Grab Must Stand Down to End Taxi Wars: Military

A still image from a 2017 video clip of two motorcycle taxis fighting in Pattaya. Photo: My Pattaya / Facebook
Two motorcycle taxis fight in Pattaya in 2017. Source: My Pattaya / Facebook

BANGKOK — The gig economy is boiling over in the streets, where drivers are chasing each other down for a beating and passengers subjected to outrageous harassment.

The military said Tuesday it will step in to settle conflicts between taxi drivers and the dominant ride-hailing service after receiving numerous complaints about them fighting – sometimes physically – for customers.


“The problem is mainly between motorbike taxis and riders from GrabBike taking customers without a license,” said Maj. Gen. Manas Chandee, deputy Bangkok director of the prime minister’s military unit. “There are many reports of quarrels and physical fights between them that are sent to us.”
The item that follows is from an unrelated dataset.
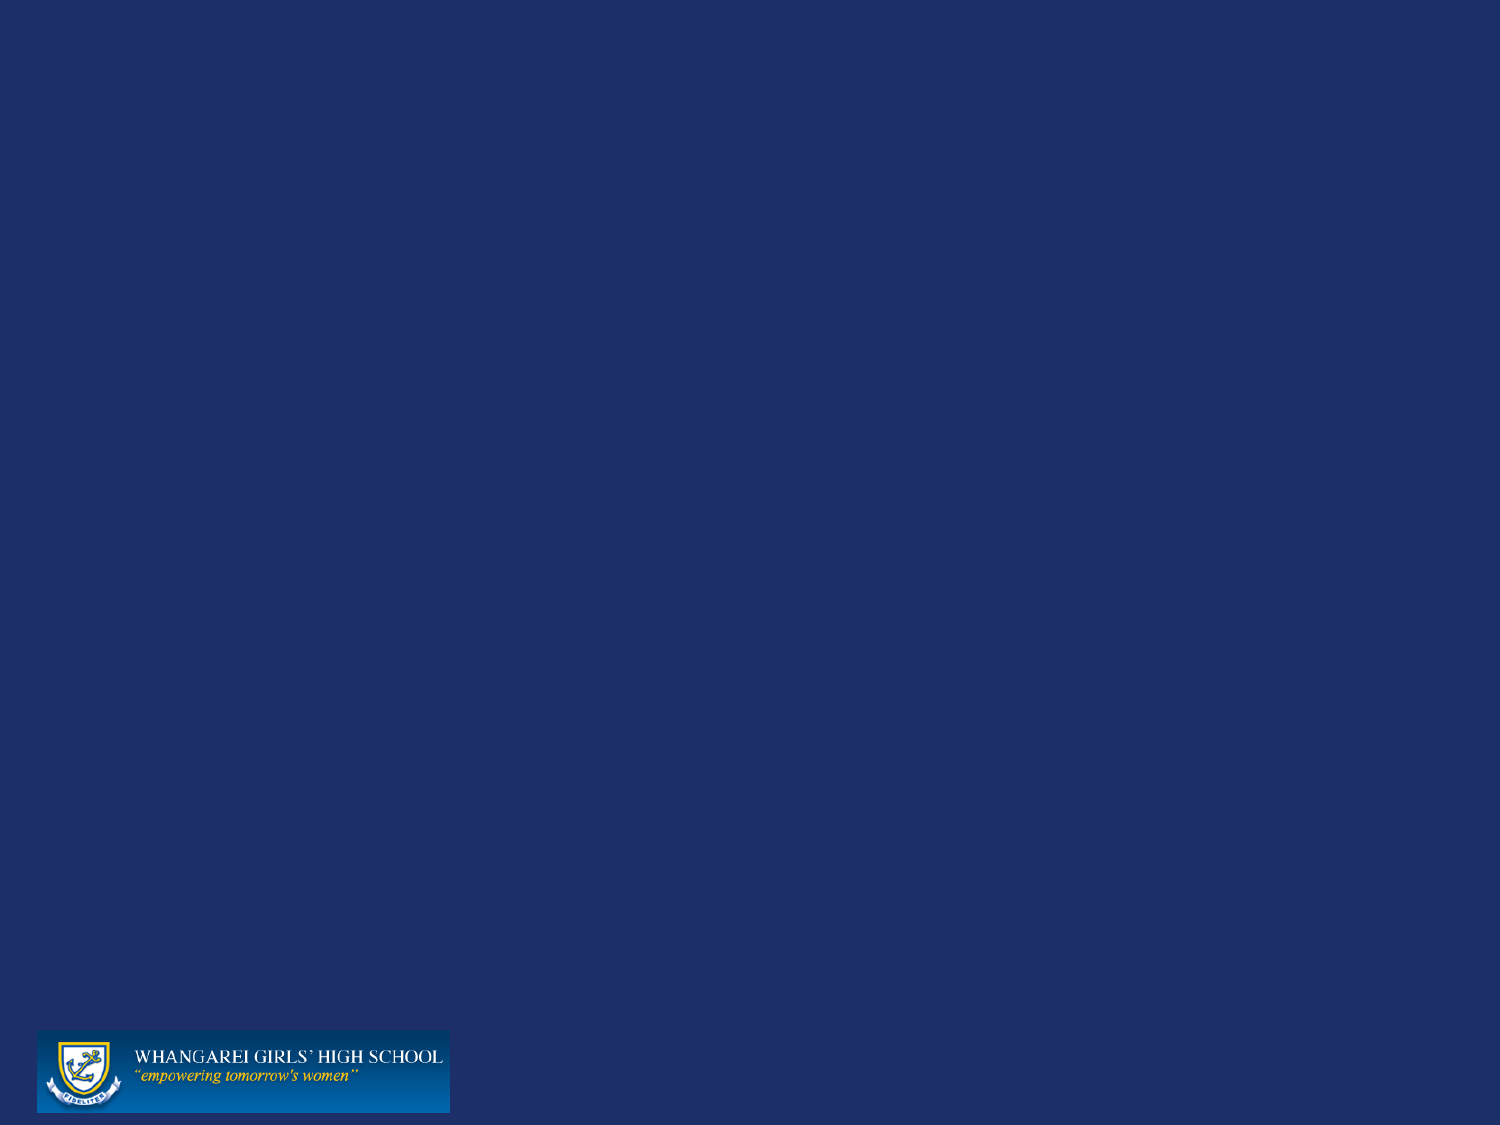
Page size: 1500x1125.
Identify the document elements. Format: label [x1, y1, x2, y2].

picture [37, 1030, 451, 1113]
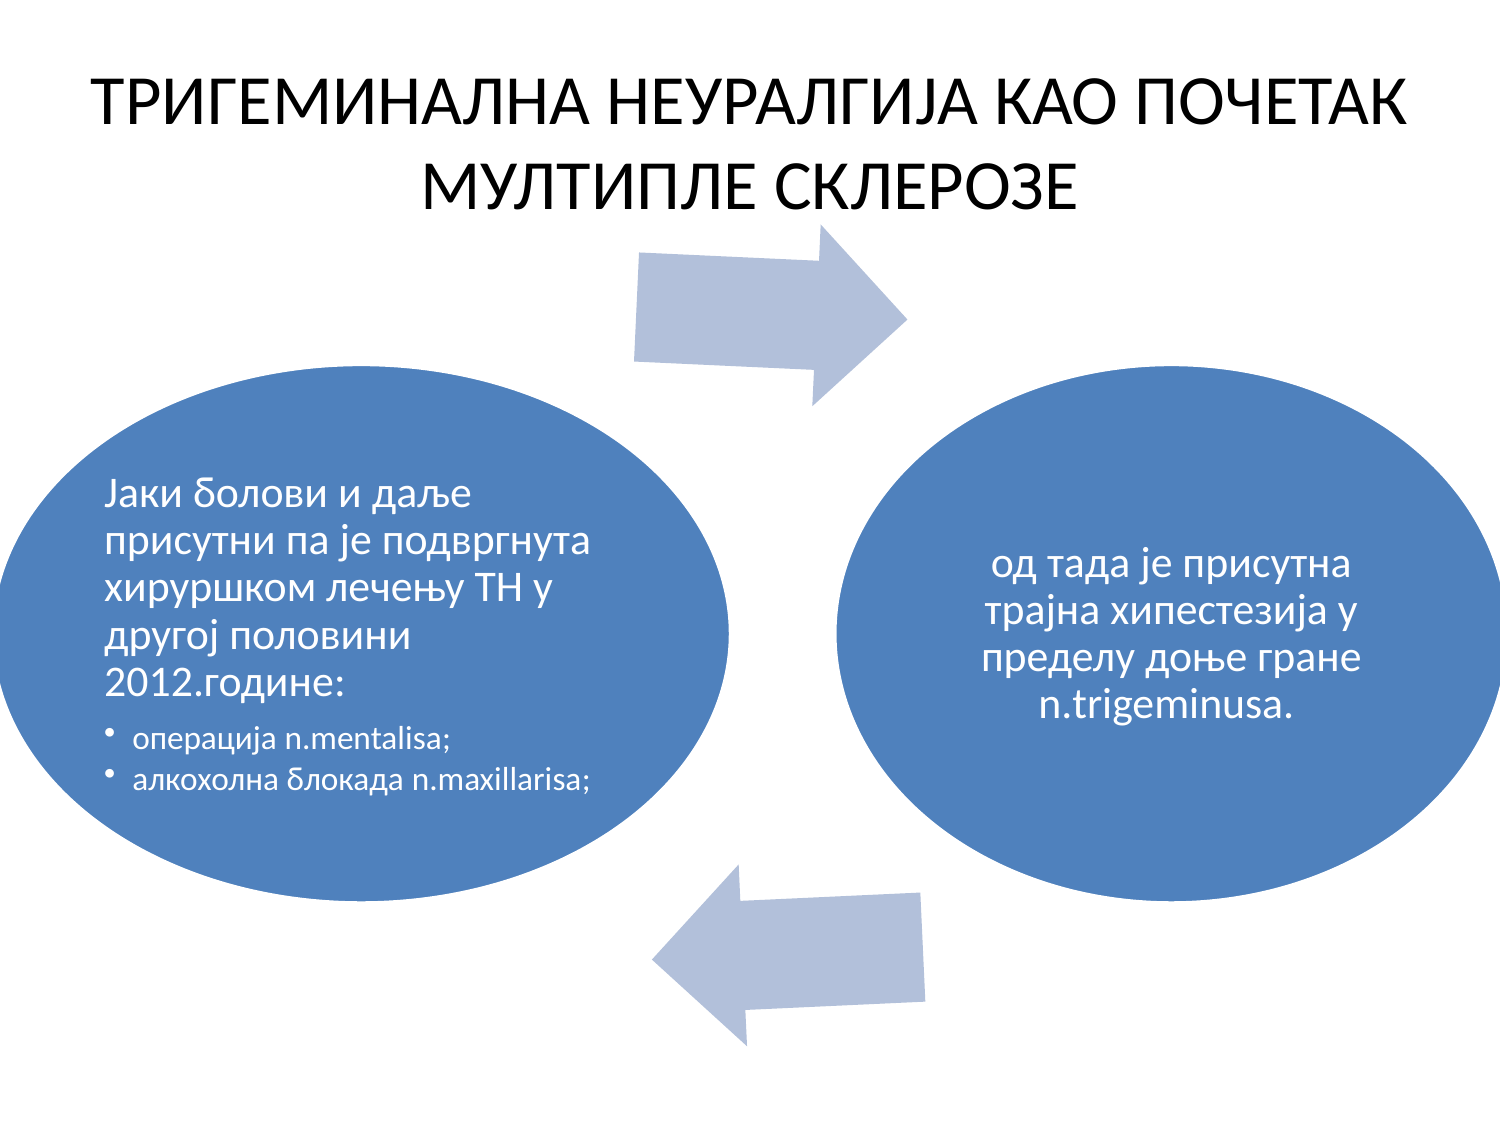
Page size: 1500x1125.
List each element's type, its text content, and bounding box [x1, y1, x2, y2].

Manas said he summoned representatives from Grab, which recently absorbed Uber regionally, to demand they cease offering service by unlicensed cars and motorcycles as quickly as possible. It’s the latest in a series of similar demands to be made in recent years.

Enmity between traditional transportation providers and the disruptive economy upstarts has boiled over with frequent altercations.

In March, a motorcycle taxi, or win, assaulted a disabled Grab win in Bangkok’s Wang Thonglang district. In January, a Kasetsart University student was verbally harassed by a win after she was seen hailing a ride with the application.


After yesterday’s meeting at the Bangkok offices of the Internal Security Operations Command, or ISOC, military representatives said Grab agreed to only use properly licensed vehicles and take responsibility for those operating without a license.

ISOC is a special military unit that answers directly to the prime minister and is responsible for national security issues.

Grab also reportedly told ISOC reps that it no longer pays fines for drivers caught violating the law.

After winning the support of traditional win for stricter regulation upon seizing power, the junta ruled in 2016 that services such as Grab and Uber were operating illegally and must cease operations. Despite signaling compliance, they continued to do so quietly.

Manas said ISOC receives complaints constantly from both motorcycle taxis and “concerned parties.”



“We’re finding a way to resolve this problem,” he said. “We will set a meeting with the department of land transport and other related departments to discuss the matter on Thursday.”

He added that ISOC would decide afterward whether it will ask the government to intervene.